Hemen kapıyı sürgüleyerek şeytanların başına koştu ve “Dışarıda zembilli bir herif var, içeri girmek istiyor. Sakın onu almayın yoksa bütün cehennemi zembilinin içine atar! Beni bir defasında o zembilin içinde dövdürdü” dedi.
Şakacı Birader’i çağırıp çekip gitmesini söylediler; yani içeri alınmadı.
“Beni almazlarsa ben de cennete giderim.
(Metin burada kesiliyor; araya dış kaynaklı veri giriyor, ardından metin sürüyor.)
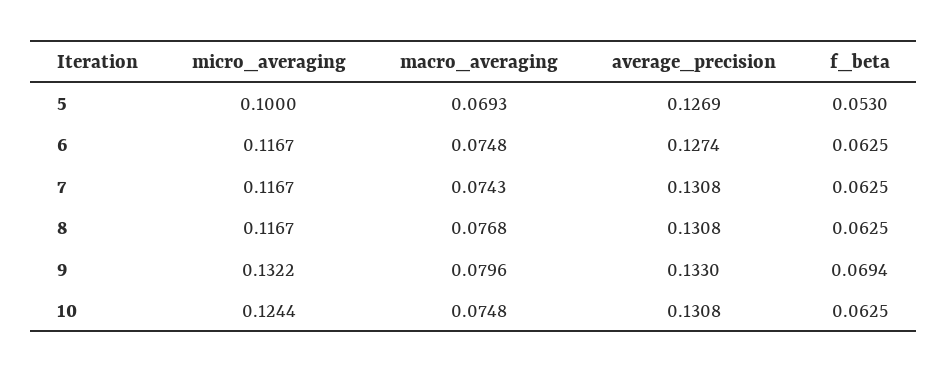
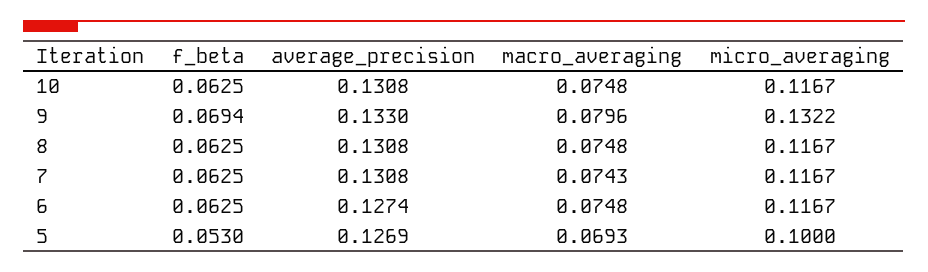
  {
    "micro_averaging": {
      "5": 0.1,
      "6": 0.1167,
      "7": 0.1167,
      "8": 0.1167,
      "9": 0.1322,
-     "10": 0.1244
+     "10": 0.1167
    },
    "macro_averaging": {
      "5": 0.0693,
      "6": 0.0748,
      "7": 0.0743,
-     "8": 0.0768,
+     "8": 0.0748,
      "9": 0.0796,
      "10": 0.0748
    },
    "average_precision": {
      "5": 0.1269,
      "6": 0.1274,
      "7": 0.1308,
      "8": 0.1308,
      "9": 0.133,
      "10": 0.1308
    },
    "f_beta": {
      "5": 0.053,
      "6": 0.0625,
      "7": 0.0625,
      "8": 0.0625,
      "9": 0.0694,
      "10": 0.0625
    }
  }

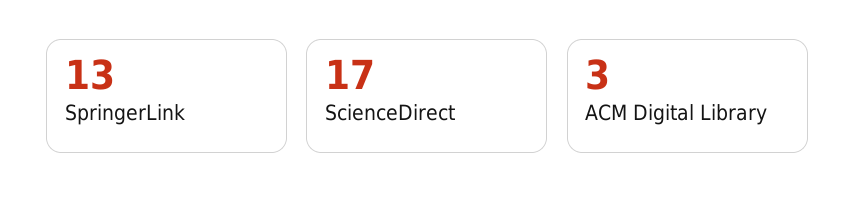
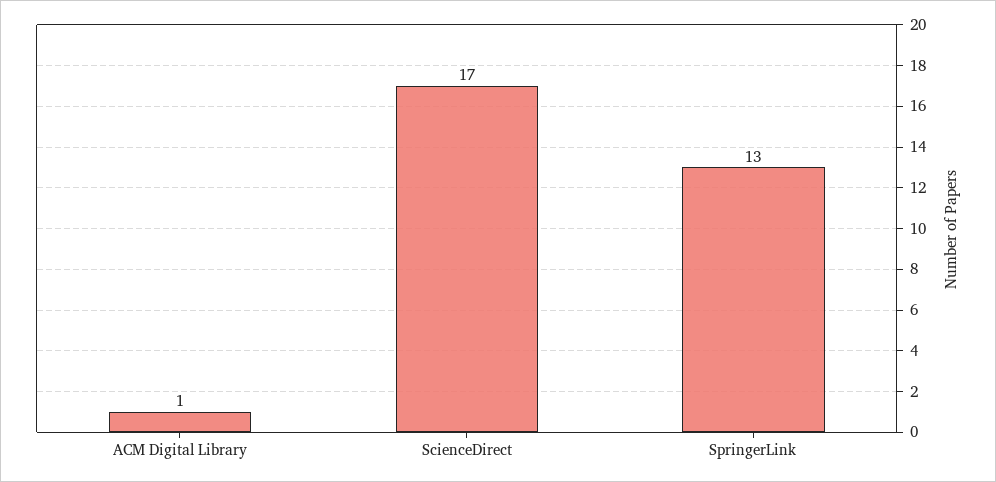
  {
    "SpringerLink": 13,
    "ScienceDirect": 17,
-   "ACM Digital Library": 3
+   "ACM Digital Library": 1
  }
Belki kendime orada yatacak bir yer bulurum” diyen Şakacı Birader cennetin kapısına gitti ve kapıyı çaldı. Bu kez nöbetçi Aziz Pet- rus’tu.
Şakacı Birader onu hemen tanıdı. “Burada eski bir arkadaşı bulduk, işler tıkırında sayılır” diye geçirdi aklından.
Ama Aziz Petrus, “Sakın bana cennete girmek istediğini söyleme!” dedi.
ÜBırak da gireyim kardeş. Başka nereye gideyim ki! Cehenneme gittim, almadılar. Yoksa buraya gelmezdim.”
“Olmaz, buraya giremezsin” dedi Aziz Petrus.
“Beni içeri almıyorsan, al zembilini geri. Senin yüzünü bile görmek istemiyorum!” diye cevap verdi Şakacı Birader.
“Ver bakayım” dedi Aziz Petrus.
Şakacı Birader demir parmaklıklar arasından zembili cennete uzattı. Aziz Petrus onu alarak sandalyesine astı.
Şakacı Birader tam o anda “Şimdi o zembilin içine girmek istiyorum!” deyince, hooop zembile giriverdi; yani Aziz Petrus ister istemez onu cennete aldı.